In this week's edition of It's Just Politics, Rick Pluta and I take a look at the politics of taking credit for a good economy. Governor Snyder says Michigan's economy is improving but that's not the story that Mitt Romney wants to tell.
Zoe Clark: Rick, I have a great idea for this week's show!
Rick Pluta: Actually, Zoe, I think maybe it was someone else’s idea first.
Mitt Romney: “So, I’ll take a lot of credit...”
RP: That’s our cheap setup for the fact that Mitt Romney paid a visit to Michigan this week.
ZC: Indeed, he campaigned this week at Lansing Community College.
RP: Prior to hitting the ground here in Lansing, Romney gave an interview with an Ohio TV station, where he said President Obama really followed his plan - the Romney plan - for the bailout of the auto industry.
ZC: And, so, there’s this disconnect. Was the bailout bad? Or, wasn’t it? Governor Rick Snyder – a Romney supporter -- says it’s time to just stop talking about it.
Rick Snyder: “I think too much time is spent on the whole bailout question. It worked, it's done, it's over with. There's other ways it probably could have been done. But, the point is it was successful."
RP: So, move on, folks. There’s nothing more to see here. Let’s change the subject. And this speaks to the sometimes awkward dance between governors and presidential candidates -- when they are from the same political party. Rick Snyder is telling people things are looking up.

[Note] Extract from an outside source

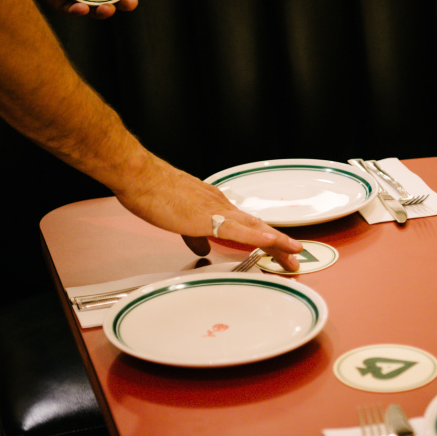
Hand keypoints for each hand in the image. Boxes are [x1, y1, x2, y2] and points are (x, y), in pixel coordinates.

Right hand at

Snyder: “Now, if you look at where we're at, we’re the comeback state in the United States today.”
RP: The “comeback state,” outpacing the nation in job creation, manufacturing on the rise. And Mitt Romney?
Romney: “These last few years have been hard on the people in Lansing and frankly they've been hard on the people of America. “
ZC: Not hearing that relentless positivity there.
RP: This guy’s harshin’ my mellow.
ZC: Rick Snyder does say there’s more work to be done. That Washington needs a healthy dose of what’s working in Michigan. But that’s not Romney’s message.
RP: Right. Where Rick Snyder says life is good and getting better, Mitt Romney says you’re worse off than you might have been. It’s not good, and whatever might be good is going to head south without some change.
ZC: This dichotomy is not new. In the 1990s, the economy was booming John Engler was the Republican governor of Michigan, Bill Clinton, the Democratic president. When it came to that success…
RP: Credit for a good economy wasn’t a problem for Governor Jennifer Granholm. With George W.Bush in the White House, the economy was bad and it was a battle of blame. And it became mutually assured political destruction - we saw that by the time the time both of them office - Bush in 2009, Granholm on January first of 2011 - they were both pretty unpopular.
ZC: That speaks to a few things, but one of them is people seeking office will cast a lot of blame for the bad, lay claim to the good, but there are really a lot of things outside their control that will decide the state of the economy and the state of their popularity.